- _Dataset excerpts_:
======
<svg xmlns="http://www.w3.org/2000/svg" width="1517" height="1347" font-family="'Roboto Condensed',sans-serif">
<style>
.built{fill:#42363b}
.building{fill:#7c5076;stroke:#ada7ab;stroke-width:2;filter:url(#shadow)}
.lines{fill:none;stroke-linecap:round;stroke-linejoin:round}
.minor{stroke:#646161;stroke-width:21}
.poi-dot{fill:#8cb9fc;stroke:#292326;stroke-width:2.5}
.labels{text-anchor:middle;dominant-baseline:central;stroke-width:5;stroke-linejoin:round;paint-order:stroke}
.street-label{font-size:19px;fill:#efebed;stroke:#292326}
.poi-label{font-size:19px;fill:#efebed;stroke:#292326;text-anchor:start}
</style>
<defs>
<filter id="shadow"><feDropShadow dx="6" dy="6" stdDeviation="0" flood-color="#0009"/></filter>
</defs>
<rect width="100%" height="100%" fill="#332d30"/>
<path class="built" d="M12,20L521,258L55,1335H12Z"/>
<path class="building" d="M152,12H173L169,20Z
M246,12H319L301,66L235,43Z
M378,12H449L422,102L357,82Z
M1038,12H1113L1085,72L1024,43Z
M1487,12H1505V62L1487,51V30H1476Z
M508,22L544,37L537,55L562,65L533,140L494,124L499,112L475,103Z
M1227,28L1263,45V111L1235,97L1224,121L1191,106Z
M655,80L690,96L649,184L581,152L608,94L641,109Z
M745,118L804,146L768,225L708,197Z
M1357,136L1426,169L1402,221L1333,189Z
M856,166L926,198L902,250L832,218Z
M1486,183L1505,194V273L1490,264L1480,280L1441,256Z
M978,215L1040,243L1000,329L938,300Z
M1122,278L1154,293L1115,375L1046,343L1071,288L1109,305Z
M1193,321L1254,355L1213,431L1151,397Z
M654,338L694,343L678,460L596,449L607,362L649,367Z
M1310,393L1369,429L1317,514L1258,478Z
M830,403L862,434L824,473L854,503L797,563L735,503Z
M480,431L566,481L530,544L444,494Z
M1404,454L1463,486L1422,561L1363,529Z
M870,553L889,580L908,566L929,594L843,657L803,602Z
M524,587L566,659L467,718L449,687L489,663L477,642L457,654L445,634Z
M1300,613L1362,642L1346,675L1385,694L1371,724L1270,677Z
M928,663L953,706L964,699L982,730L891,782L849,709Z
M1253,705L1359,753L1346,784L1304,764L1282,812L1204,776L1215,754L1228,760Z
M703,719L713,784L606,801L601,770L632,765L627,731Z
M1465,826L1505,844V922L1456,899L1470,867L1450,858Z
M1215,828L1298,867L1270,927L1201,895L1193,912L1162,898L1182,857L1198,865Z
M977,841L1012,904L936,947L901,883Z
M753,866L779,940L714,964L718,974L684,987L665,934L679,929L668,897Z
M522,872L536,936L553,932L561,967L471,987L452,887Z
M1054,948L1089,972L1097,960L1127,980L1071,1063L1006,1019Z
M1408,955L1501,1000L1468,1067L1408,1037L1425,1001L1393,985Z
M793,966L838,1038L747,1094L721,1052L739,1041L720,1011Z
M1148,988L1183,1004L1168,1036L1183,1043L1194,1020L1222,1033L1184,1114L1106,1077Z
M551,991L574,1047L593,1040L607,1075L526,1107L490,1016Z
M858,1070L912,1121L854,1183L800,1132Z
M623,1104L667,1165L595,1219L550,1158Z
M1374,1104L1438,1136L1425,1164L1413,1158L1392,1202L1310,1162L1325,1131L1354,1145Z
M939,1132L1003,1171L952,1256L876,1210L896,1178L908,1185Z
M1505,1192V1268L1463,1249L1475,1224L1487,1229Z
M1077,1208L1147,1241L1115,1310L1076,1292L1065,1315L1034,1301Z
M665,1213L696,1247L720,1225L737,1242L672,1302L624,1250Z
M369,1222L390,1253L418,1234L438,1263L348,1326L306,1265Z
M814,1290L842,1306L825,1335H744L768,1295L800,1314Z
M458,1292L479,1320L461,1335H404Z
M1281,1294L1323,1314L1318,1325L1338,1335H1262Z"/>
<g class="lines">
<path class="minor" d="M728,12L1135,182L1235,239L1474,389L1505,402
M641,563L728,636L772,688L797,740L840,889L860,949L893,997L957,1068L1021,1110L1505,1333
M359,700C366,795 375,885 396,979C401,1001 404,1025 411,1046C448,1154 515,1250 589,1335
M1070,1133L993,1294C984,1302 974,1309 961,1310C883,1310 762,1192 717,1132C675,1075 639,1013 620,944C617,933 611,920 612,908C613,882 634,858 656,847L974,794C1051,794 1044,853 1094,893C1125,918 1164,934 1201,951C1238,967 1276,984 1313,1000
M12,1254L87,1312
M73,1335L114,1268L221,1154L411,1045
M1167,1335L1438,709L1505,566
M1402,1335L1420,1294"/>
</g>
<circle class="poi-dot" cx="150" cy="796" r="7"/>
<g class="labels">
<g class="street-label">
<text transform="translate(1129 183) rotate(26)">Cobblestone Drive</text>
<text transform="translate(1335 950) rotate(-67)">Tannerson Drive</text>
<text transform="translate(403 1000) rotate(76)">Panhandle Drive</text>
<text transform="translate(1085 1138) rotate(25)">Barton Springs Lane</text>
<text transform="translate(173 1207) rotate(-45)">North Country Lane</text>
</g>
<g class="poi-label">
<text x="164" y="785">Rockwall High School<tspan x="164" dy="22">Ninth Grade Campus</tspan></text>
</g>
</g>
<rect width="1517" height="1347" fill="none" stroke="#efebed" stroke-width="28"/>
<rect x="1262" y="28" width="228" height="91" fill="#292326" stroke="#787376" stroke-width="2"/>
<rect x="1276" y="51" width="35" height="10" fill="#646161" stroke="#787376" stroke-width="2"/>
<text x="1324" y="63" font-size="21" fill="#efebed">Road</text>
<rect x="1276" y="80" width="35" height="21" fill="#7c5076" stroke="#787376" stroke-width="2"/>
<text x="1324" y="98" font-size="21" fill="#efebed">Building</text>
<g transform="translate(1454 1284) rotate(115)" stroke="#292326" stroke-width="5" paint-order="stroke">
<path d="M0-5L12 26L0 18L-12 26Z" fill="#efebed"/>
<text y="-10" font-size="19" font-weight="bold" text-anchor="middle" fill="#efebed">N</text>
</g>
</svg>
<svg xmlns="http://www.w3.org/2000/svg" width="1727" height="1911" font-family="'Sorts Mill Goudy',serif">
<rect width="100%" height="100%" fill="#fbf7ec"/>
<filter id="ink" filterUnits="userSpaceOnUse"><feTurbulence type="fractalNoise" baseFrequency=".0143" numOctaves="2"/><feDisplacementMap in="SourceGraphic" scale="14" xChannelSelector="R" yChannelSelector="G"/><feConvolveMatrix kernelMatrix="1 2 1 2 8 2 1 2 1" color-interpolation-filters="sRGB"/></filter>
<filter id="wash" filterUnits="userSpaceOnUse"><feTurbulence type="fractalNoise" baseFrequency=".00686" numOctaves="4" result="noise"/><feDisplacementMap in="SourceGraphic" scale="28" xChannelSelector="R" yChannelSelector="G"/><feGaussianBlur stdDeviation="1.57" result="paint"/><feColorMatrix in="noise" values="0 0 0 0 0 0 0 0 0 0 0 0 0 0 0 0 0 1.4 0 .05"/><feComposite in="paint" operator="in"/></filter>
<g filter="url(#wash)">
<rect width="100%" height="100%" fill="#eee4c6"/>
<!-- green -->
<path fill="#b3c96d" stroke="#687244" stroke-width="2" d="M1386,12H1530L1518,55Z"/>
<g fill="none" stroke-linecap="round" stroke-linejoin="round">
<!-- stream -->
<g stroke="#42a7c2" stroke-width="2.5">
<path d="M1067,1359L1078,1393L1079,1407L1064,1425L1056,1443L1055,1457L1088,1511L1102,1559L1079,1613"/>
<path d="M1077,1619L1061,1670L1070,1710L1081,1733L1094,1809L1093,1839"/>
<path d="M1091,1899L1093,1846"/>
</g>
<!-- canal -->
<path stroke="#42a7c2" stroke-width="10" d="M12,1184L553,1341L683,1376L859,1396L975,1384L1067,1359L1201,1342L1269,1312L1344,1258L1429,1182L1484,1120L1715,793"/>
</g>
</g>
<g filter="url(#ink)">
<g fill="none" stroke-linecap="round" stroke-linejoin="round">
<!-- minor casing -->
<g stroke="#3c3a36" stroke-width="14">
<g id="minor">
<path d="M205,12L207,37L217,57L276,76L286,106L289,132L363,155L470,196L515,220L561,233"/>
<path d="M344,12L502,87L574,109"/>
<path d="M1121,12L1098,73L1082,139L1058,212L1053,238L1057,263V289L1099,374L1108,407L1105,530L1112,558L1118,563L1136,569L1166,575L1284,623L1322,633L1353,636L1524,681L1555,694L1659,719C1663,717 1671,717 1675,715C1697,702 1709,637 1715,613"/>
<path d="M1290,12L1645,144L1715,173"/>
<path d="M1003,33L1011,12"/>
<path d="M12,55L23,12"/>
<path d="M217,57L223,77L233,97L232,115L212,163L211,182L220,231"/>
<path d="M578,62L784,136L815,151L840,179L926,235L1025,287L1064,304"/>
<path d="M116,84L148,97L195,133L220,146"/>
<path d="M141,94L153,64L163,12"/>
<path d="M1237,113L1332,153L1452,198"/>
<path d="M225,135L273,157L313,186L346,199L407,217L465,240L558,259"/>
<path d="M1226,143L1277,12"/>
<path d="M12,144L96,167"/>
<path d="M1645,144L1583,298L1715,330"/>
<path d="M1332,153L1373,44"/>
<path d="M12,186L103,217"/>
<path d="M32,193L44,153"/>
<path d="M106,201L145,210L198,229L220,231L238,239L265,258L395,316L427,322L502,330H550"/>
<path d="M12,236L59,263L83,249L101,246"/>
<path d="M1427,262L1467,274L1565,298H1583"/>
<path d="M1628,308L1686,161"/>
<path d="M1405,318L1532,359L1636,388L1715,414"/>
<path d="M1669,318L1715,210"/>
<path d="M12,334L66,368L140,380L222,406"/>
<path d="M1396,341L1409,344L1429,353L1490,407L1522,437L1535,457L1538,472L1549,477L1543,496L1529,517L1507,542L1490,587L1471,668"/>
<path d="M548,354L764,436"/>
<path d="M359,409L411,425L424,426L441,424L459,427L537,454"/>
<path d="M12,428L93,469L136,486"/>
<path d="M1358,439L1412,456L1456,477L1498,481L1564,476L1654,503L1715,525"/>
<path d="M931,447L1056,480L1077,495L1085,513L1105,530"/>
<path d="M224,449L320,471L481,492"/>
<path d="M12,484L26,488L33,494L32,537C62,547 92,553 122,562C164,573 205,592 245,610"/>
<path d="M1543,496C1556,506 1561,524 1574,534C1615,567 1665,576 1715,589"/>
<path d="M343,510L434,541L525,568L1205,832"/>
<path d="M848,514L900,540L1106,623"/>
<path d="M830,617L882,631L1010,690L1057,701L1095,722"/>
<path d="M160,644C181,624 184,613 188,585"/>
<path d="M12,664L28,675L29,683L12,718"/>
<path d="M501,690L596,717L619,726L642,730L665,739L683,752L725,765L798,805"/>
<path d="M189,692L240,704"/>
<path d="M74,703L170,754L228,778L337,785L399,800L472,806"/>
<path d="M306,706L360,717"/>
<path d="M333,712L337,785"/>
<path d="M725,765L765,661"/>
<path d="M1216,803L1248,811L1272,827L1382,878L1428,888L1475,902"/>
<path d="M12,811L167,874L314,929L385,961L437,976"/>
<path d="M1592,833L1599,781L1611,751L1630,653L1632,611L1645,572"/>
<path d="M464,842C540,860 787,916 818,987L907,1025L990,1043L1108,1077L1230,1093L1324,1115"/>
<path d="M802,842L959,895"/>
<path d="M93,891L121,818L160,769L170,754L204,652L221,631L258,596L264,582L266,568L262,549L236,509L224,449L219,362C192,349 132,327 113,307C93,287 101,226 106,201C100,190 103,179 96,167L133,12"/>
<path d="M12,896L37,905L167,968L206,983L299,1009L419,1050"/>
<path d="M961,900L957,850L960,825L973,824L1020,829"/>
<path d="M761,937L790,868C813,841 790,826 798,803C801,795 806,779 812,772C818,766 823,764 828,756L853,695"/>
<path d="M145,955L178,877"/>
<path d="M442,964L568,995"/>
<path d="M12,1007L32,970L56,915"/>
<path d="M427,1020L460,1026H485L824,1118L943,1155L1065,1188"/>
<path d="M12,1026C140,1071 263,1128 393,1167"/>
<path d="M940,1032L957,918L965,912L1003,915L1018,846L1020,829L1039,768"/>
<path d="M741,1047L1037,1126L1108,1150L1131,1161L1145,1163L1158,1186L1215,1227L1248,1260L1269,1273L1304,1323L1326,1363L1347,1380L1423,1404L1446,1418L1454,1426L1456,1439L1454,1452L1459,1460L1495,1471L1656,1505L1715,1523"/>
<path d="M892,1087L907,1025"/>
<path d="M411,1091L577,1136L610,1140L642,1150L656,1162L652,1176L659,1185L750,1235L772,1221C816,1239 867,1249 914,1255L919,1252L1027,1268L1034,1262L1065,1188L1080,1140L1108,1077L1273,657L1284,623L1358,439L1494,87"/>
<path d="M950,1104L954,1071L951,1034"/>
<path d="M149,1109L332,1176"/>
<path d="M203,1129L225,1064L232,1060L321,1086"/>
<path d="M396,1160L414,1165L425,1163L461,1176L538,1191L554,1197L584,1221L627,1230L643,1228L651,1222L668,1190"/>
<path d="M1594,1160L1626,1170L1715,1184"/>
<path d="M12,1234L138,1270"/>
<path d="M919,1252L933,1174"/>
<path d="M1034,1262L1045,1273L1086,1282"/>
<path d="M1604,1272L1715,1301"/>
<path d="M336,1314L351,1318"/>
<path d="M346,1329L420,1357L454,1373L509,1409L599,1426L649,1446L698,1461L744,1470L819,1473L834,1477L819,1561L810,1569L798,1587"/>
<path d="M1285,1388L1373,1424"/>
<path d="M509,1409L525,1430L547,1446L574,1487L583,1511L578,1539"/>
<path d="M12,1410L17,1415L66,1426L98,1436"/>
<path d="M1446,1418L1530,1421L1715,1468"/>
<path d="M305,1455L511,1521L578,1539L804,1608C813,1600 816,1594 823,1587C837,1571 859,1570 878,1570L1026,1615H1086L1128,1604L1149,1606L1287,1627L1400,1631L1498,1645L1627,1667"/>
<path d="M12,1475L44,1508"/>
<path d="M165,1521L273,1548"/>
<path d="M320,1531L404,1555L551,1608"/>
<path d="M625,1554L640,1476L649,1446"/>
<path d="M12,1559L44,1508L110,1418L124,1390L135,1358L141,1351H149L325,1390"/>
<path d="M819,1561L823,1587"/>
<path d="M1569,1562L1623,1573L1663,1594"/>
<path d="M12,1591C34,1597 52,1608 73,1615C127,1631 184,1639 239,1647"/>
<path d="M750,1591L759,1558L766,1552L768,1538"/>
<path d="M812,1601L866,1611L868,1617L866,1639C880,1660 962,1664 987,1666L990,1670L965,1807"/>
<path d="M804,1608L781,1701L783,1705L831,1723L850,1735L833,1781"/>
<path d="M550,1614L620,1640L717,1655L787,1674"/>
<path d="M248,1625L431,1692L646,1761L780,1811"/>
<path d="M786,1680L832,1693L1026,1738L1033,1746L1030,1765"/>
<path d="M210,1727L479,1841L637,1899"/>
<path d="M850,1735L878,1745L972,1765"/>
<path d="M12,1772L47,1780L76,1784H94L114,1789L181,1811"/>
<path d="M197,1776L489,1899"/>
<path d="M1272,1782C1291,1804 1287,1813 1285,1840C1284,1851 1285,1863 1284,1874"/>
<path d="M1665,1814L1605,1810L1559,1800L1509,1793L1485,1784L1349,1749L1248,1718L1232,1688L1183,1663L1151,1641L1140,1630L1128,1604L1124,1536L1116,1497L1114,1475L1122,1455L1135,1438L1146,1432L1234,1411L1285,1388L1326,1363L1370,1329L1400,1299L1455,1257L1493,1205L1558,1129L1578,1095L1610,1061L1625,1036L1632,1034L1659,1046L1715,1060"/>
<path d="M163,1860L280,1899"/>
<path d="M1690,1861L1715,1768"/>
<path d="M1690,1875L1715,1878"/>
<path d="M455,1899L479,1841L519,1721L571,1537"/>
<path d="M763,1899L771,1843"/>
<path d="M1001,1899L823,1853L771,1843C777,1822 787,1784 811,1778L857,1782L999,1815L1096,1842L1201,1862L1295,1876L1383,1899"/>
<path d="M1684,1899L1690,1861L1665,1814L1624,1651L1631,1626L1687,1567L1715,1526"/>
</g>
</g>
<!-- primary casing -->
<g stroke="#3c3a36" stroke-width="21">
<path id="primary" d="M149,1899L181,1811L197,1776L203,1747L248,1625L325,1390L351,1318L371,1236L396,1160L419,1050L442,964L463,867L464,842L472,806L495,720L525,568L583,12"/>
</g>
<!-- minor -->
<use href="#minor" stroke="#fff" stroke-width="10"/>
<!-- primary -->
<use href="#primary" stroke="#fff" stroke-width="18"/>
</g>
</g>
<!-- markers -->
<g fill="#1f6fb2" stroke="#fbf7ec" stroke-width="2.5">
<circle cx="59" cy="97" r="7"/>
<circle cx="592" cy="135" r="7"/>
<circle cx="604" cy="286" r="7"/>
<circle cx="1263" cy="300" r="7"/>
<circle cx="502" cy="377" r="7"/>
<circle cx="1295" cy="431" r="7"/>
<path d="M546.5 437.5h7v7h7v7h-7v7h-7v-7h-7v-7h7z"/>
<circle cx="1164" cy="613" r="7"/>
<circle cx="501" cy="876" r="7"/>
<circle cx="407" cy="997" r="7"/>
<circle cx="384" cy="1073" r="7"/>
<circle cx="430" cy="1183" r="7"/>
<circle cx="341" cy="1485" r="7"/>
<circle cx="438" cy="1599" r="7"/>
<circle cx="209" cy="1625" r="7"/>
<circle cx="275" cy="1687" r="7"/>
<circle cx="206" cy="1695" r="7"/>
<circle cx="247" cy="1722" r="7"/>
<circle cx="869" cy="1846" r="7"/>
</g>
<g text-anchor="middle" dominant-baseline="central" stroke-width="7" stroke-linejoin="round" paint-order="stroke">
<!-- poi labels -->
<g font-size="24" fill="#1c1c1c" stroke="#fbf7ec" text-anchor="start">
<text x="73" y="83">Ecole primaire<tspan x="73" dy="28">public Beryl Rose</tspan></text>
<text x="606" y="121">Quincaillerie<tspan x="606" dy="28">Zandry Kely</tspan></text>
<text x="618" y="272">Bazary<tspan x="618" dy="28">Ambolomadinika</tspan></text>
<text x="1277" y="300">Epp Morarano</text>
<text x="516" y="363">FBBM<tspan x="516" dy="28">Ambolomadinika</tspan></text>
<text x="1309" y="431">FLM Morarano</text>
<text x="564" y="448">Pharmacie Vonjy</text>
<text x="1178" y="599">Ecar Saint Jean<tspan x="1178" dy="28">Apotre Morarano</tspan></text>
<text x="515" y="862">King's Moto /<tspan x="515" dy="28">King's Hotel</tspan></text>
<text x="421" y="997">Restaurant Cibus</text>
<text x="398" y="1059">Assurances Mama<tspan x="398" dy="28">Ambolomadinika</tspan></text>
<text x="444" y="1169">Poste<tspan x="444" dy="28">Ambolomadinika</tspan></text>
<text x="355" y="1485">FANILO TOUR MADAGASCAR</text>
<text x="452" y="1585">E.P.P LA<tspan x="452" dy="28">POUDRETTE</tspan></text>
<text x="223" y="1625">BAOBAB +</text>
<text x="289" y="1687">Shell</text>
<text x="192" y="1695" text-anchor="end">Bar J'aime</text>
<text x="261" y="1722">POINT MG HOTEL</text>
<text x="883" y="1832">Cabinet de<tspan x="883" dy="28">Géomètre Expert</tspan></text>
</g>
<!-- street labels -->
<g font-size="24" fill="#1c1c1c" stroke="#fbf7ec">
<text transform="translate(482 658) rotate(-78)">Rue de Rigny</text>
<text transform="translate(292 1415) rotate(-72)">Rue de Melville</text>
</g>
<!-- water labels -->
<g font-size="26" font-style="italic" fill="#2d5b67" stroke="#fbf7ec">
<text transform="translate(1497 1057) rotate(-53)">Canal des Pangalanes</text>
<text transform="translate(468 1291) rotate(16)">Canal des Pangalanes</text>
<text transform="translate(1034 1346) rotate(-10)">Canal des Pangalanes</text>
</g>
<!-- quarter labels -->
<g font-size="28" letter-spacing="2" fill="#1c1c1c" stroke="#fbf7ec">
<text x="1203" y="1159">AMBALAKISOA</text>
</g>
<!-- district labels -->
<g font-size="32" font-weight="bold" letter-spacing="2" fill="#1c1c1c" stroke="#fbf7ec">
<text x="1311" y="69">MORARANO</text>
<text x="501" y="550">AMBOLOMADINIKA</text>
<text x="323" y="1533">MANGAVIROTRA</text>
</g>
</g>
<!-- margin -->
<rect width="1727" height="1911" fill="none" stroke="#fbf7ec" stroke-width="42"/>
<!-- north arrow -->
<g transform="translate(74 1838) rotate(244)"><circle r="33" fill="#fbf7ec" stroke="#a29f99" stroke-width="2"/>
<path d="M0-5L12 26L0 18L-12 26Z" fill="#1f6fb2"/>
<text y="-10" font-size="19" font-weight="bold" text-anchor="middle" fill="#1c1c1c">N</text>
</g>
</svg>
======
From the records above, return each line that includes "fractalNoise".

<filter id="ink" filterUnits="userSpaceOnUse"><feTurbulence type="fractalNoise" baseFrequency=".0143" numOctaves="2"/><feDisplacementMap in="SourceGraphic" scale="14" xChannelSelector="R" yChannelSelector="G"/><feConvolveMatrix kernelMatrix="1 2 1 2 8 2 1 2 1" color-interpolation-filters="sRGB"/></filter>
<filter id="wash" filterUnits="userSpaceOnUse"><feTurbulence type="fractalNoise" baseFrequency=".00686" numOctaves="4" result="noise"/><feDisplacementMap in="SourceGraphic" scale="28" xChannelSelector="R" yChannelSelector="G"/><feGaussianBlur stdDeviation="1.57" result="paint"/><feColorMatrix in="noise" values="0 0 0 0 0 0 0 0 0 0 0 0 0 0 0 0 0 1.4 0 .05"/><feComposite in="paint" operator="in"/></filter>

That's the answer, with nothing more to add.